**TASK BRIEF:** The data below holds a line containing "### Conclusion" and a line containing "[Duleep Trophy: India"; please quote exactly those two lines and every line between them, and nothing else.
•••••
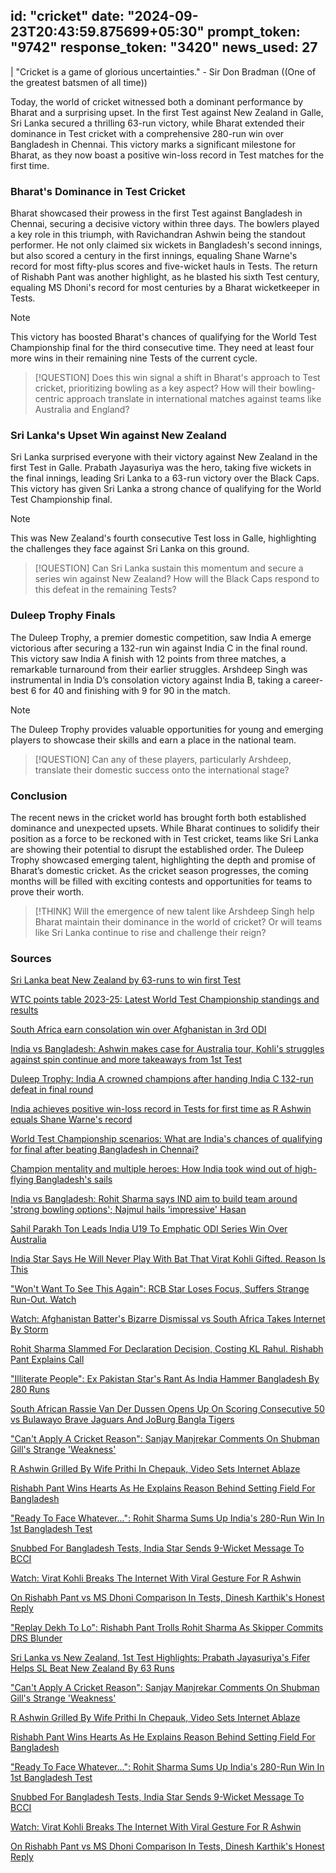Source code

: 
id: "cricket"
date: "2024-09-23T20:43:59.875699+05:30"
prompt_token: "9742"
response_token: "3420"
news_used: 27
------
| "Cricket is a game of glorious uncertainties." - Sir Don Bradman ((One of the greatest batsmen of all time))

Today, the world of cricket witnessed both a dominant performance by Bharat and a surprising upset. In the first Test against New Zealand in Galle, Sri Lanka secured a thrilling 63-run victory, while Bharat extended their dominance in Test cricket with a comprehensive 280-run win over Bangladesh in Chennai. This victory marks a significant milestone for Bharat, as they now boast a positive win-loss record in Test matches for the first time.

### Bharat's Dominance in Test Cricket

Bharat showcased their prowess in the first Test against Bangladesh in Chennai, securing a decisive victory within three days. The bowlers played a key role in this triumph, with Ravichandran Ashwin being the standout performer. He not only claimed six wickets in Bangladesh's second innings, but also scored a century in the first innings,  equaling Shane Warne's record for most fifty-plus scores and five-wicket hauls in Tests.  The return of Rishabh Pant was another highlight, as he blasted his sixth Test century, equaling MS Dhoni's record for most centuries by a Bharat wicketkeeper in Tests. 

> [!NOTE] 
> This victory has boosted Bharat's chances of qualifying for the World Test Championship final for the third consecutive time. They need at least four more wins in their remaining nine Tests of the current cycle. 

> [!QUESTION] 
> Does this win signal a shift in Bharat's approach to Test cricket, prioritizing bowling as a key aspect? How will their bowling-centric approach translate in international matches against teams like Australia and England?

###  Sri Lanka's Upset Win against New Zealand

Sri Lanka surprised everyone with their victory against New Zealand in the first Test in Galle. Prabath Jayasuriya was the hero, taking five wickets in the final innings, leading Sri Lanka to a 63-run victory over the Black Caps. This victory has given Sri Lanka a strong chance of qualifying for the World Test Championship final.

> [!NOTE]
> This was New Zealand's fourth consecutive Test loss in Galle, highlighting the challenges they face against Sri Lanka on this ground.

> [!QUESTION] 
> Can Sri Lanka sustain this momentum and secure a series win against New Zealand? How will the Black Caps respond to this defeat in the remaining Tests? 

### Duleep Trophy Finals 

The Duleep Trophy, a premier domestic competition, saw India A emerge victorious after securing a 132-run win against India C in the final round. This victory saw India A finish with 12 points from three matches, a remarkable turnaround from their earlier struggles. Arshdeep Singh was instrumental in India D’s consolation victory against India B, taking a career-best 6 for 40 and finishing with 9 for 90 in the match.  

> [!NOTE] 
> The Duleep Trophy provides valuable opportunities for young and emerging players to showcase their skills and earn a place in the national team.

> [!QUESTION] 
> Can any of these players, particularly Arshdeep, translate their domestic success onto the international stage?

### Conclusion

The recent news in the cricket world has brought forth both established dominance and unexpected upsets. While Bharat continues to solidify their position as a force to be reckoned with in Test cricket, teams like Sri Lanka are showing their potential to disrupt the established order. The Duleep Trophy showcased emerging talent, highlighting the depth and promise of Bharat’s domestic cricket. As the cricket season progresses, the coming months will be filled with exciting contests and opportunities for teams to prove their worth.

> [!THINK] 
>  Will the emergence of new talent like Arshdeep Singh help Bharat maintain their dominance in the world of cricket? Or will teams like Sri Lanka continue to rise and challenge their reign? 

### Sources

[Sri Lanka beat New Zealand by 63-runs to win first Test](https://www.firstpost.com/firstcricket/sports-news/sri-lanka-vs-new-zealand-1st-test-score-result-13818147.html)

[WTC points table 2023-25: Latest World Test Championship standings and results](https://www.firstpost.com/firstcricket/sports-news/wtc-points-table-2023-25-world-test-championship-standings-results-13811297.html)

[South Africa earn consolation win over Afghanistan in 3rd ODI](https://www.firstpost.com/firstcricket/sports-news/south-africa-vs-afghanistan-3rd-odi-report-13818136.html)

[India vs Bangladesh: Ashwin makes case for Australia tour, Kohli's struggles against spin continue and more takeaways from 1st Test](https://www.firstpost.com/firstcricket/sports-news/india-vs-bangladesh-1st-test-chennai-ashwin-kohli-13818071.html)

[Duleep Trophy: India A crowned champions after handing India C 132-run defeat in final round](https://www.firstpost.com/firstcricket/sports-news/duleep-trophy-2024-25-third-round-day-4-scores-13818063.html)

[India achieves positive win-loss record in Tests for first time as R Ashwin equals Shane Warne's record](https://www.firstpost.com/firstcricket/sports-news/india-positive-win-loss-record-in-tests-ind-vs-ban-first-test-stats-r-ashwin-rishabh-pant-13817933.html)

[World Test Championship scenarios: What are India's chances of qualifying for final after beating Bangladesh in Chennai?](https://www.firstpost.com/firstcricket/sports-news/world-test-championship-wtc-final-scenarios-india-bangladesh-13818000.html)

[Champion mentality and multiple heroes: How India took wind out of high-flying Bangladesh's sails](https://www.firstpost.com/firstcricket/sports-news/india-vs-bangladesh-1st-test-analysis-ashwin-pant-rohit-kohli-shanto-13817980.html)

[India vs Bangladesh: Rohit Sharma says IND aim to build team around 'strong bowling options'; Najmul hails 'impressive' Hasan](https://www.firstpost.com/firstcricket/sports-news/india-vs-bangladesh-1st-test-chennai-rohit-sharma-najmul-hossain-shanto-13817948.html)

[Sahil Parakh Ton Leads India U19 To Emphatic ODI Series Win Over Australia](https://sports.ndtv.com/cricket/sahil-parakh-ton-leads-india-u19-to-emphatic-odi-series-win-over-australia-6631283)

[India Star Says He Will Never Play With Bat That Virat Kohli Gifted. Reason Is This](https://sports.ndtv.com/india-vs-bangladesh-2024/india-star-says-he-will-never-play-with-bat-that-virat-kohli-gifted-reason-is-6631437)

["Won't Want To See This Again": RCB Star Loses Focus, Suffers Strange Run-Out. Watch](https://sports.ndtv.com/cricket/wont-want-to-see-this-again-rcb-star-ellyse-perry-loses-focus-suffers-strange-run-out-watch-6630521)

[Watch: Afghanistan Batter's Bizarre Dismissal vs South Africa Takes Internet By Storm](https://sports.ndtv.com/cricket/afghanistan-batters-bizarre-dismissal-vs-south-africa-takes-internet-by-storm-watch-6628211)

[Rohit Sharma Slammed For Declaration Decision, Costing KL Rahul. Rishabh Pant Explains Call](https://sports.ndtv.com/india-vs-bangladesh-2024/rohit-sharma-accused-of-not-giving-kl-rahul-enough-time-rishabh-pant-explains-declaration-reason-6628447)

["Illiterate People": Ex Pakistan Star's Rant As India Hammer Bangladesh By 280 Runs](https://sports.ndtv.com/india-vs-bangladesh-2024/what-are-you-teaching-to-kids-ex-pakistan-star-lashes-out-at-pcb-after-indias-test-win-vs-bangladesh-6624749)

[South African Rassie Van Der Dussen Opens Up On Scoring Consecutive 50 vs Bulawayo Brave Jaguars And JoBurg Bangla Tigers](https://sports.ndtv.com/cricket/south-african-rassie-van-der-dussen-opens-up-on-scoring-consecutive-50-vs-bulawayo-brave-jaguars-and-joburg-bangla-tigers-6629882)

["Can't Apply A Cricket Reason": Sanjay Manjrekar Comments On Shubman Gill's Strange 'Weakness'](https://sports.ndtv.com/india-vs-bangladesh-2024/cant-apply-a-cricket-reason-sanjay-manjrekar-comments-on-shubman-gills-weakness-6619436)

[R Ashwin Grilled By Wife Prithi In Chepauk, Video Sets Internet Ablaze](https://sports.ndtv.com/india-vs-bangladesh-2024/r-ashwin-reveals-wife-prithis-complaint-after-india-stars-heroic-show-in-chennai-6628016)

[Rishabh Pant Wins Hearts As He Explains Reason Behind Setting Field For Bangladesh](https://sports.ndtv.com/india-vs-bangladesh-2024/rishabh-pant-explains-why-he-set-field-for-bangladesh-in-chepauk-his-reason-wins-internet-6622621)

["Ready To Face Whatever...": Rohit Sharma Sums Up India's 280-Run Win In 1st Bangladesh Test](https://sports.ndtv.com/india-vs-bangladesh-2024/ready-to-face-whatever-rohit-sharma-sums-up-indias-280-run-win-in-1st-bangladesh-test-6622501)

[Snubbed For Bangladesh Tests, India Star Sends 9-Wicket Message To BCCI](https://sports.ndtv.com/duleep-trophy/duleep-trophy-arshdeep-takes-six-in-india-ds-consolation-win-6623845)

[Watch: Virat Kohli Breaks The Internet With Viral Gesture For R Ashwin](https://sports.ndtv.com/india-vs-bangladesh-2024/virat-kohli-bows-to-r-ashwin-during-1st-test-vs-bangladesh-heres-the-reason-watch-6623970)

[On Rishabh Pant vs MS Dhoni Comparison In Tests, Dinesh Karthik's Honest Reply](https://sports.ndtv.com/india-vs-bangladesh-2024/rishabh-pant-better-than-ms-dhoni-in-tests-dinesh-karthik-gives-honest-response-6621936)

["Replay Dekh To Lo": Rishabh Pant Trolls Rohit Sharma As Skipper Commits DRS Blunder](https://sports.ndtv.com/india-vs-bangladesh-2024/it-was-out-see-the-replay-rishabh-pant-pokes-rohit-sharma-refuses-to-take-drs-6628876)

[Sri Lanka vs New Zealand, 1st Test Highlights: Prabath Jayasuriya's Fifer Helps SL Beat New Zealand By 63 Runs](https://sports.ndtv.com/cricket/sri-lanka-vs-new-zealand-1st-test-day-5-live-score-updates-6627788)

["Can't Apply A Cricket Reason": Sanjay Manjrekar Comments On Shubman Gill's Strange 'Weakness'](https://sports.ndtv.com/india-vs-bangladesh-2024/cant-apply-a-cricket-reason-sanjay-manjrekar-comments-on-shubman-gills-weakness-6619436)

[R Ashwin Grilled By Wife Prithi In Chepauk, Video Sets Internet Ablaze](https://sports.ndtv.com/india-vs-bangladesh-2024/r-ashwin-reveals-wife-prithis-complaint-after-india-stars-heroic-show-in-chennai-6628016)

[Rishabh Pant Wins Hearts As He Explains Reason Behind Setting Field For Bangladesh](https://sports.ndtv.com/india-vs-bangladesh-2024/rishabh-pant-explains-why-he-set-field-for-bangladesh-in-chepauk-his-reason-wins-internet-6622621)

["Ready To Face Whatever...": Rohit Sharma Sums Up India's 280-Run Win In 1st Bangladesh Test](https://sports.ndtv.com/india-vs-bangladesh-2024/ready-to-face-whatever-rohit-sharma-sums-up-indias-280-run-win-in-1st-bangladesh-test-6622501)

[Snubbed For Bangladesh Tests, India Star Sends 9-Wicket Message To BCCI](https://sports.ndtv.com/duleep-trophy/duleep-trophy-arshdeep-takes-six-in-india-ds-consolation-win-6623845)

[Watch: Virat Kohli Breaks The Internet With Viral Gesture For R Ashwin](https://sports.ndtv.com/india-vs-bangladesh-2024/virat-kohli-bows-to-r-ashwin-during-1st-test-vs-bangladesh-heres-the-reason-watch-6623970)

[On Rishabh Pant vs MS Dhoni Comparison In Tests, Dinesh Karthik's Honest Reply](https://sports.ndtv.com/india-vs-bangladesh-2024/rishabh-pant-better-than-ms-dhoni-in-tests-dinesh-karthik-gives-honest-response-6621936)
•••••
**RESULT FOR THIS TASK:**
### Conclusion

The recent news in the cricket world has brought forth both established dominance and unexpected upsets. While Bharat continues to solidify their position as a force to be reckoned with in Test cricket, teams like Sri Lanka are showing their potential to disrupt the established order. The Duleep Trophy showcased emerging talent, highlighting the depth and promise of Bharat’s domestic cricket. As the cricket season progresses, the coming months will be filled with exciting contests and opportunities for teams to prove their worth.

> [!THINK] 
>  Will the emergence of new talent like Arshdeep Singh help Bharat maintain their dominance in the world of cricket? Or will teams like Sri Lanka continue to rise and challenge their reign? 

### Sources

[Sri Lanka beat New Zealand by 63-runs to win first Test](https://www.firstpost.com/firstcricket/sports-news/sri-lanka-vs-new-zealand-1st-test-score-result-13818147.html)

[WTC points table 2023-25: Latest World Test Championship standings and results](https://www.firstpost.com/firstcricket/sports-news/wtc-points-table-2023-25-world-test-championship-standings-results-13811297.html)

[South Africa earn consolation win over Afghanistan in 3rd ODI](https://www.firstpost.com/firstcricket/sports-news/south-africa-vs-afghanistan-3rd-odi-report-13818136.html)

[India vs Bangladesh: Ashwin makes case for Australia tour, Kohli's struggles against spin continue and more takeaways from 1st Test](https://www.firstpost.com/firstcricket/sports-news/india-vs-bangladesh-1st-test-chennai-ashwin-kohli-13818071.html)

[Duleep Trophy: India A crowned champions after handing India C 132-run defeat in final round](https://www.firstpost.com/firstcricket/sports-news/duleep-trophy-2024-25-third-round-day-4-scores-13818063.html)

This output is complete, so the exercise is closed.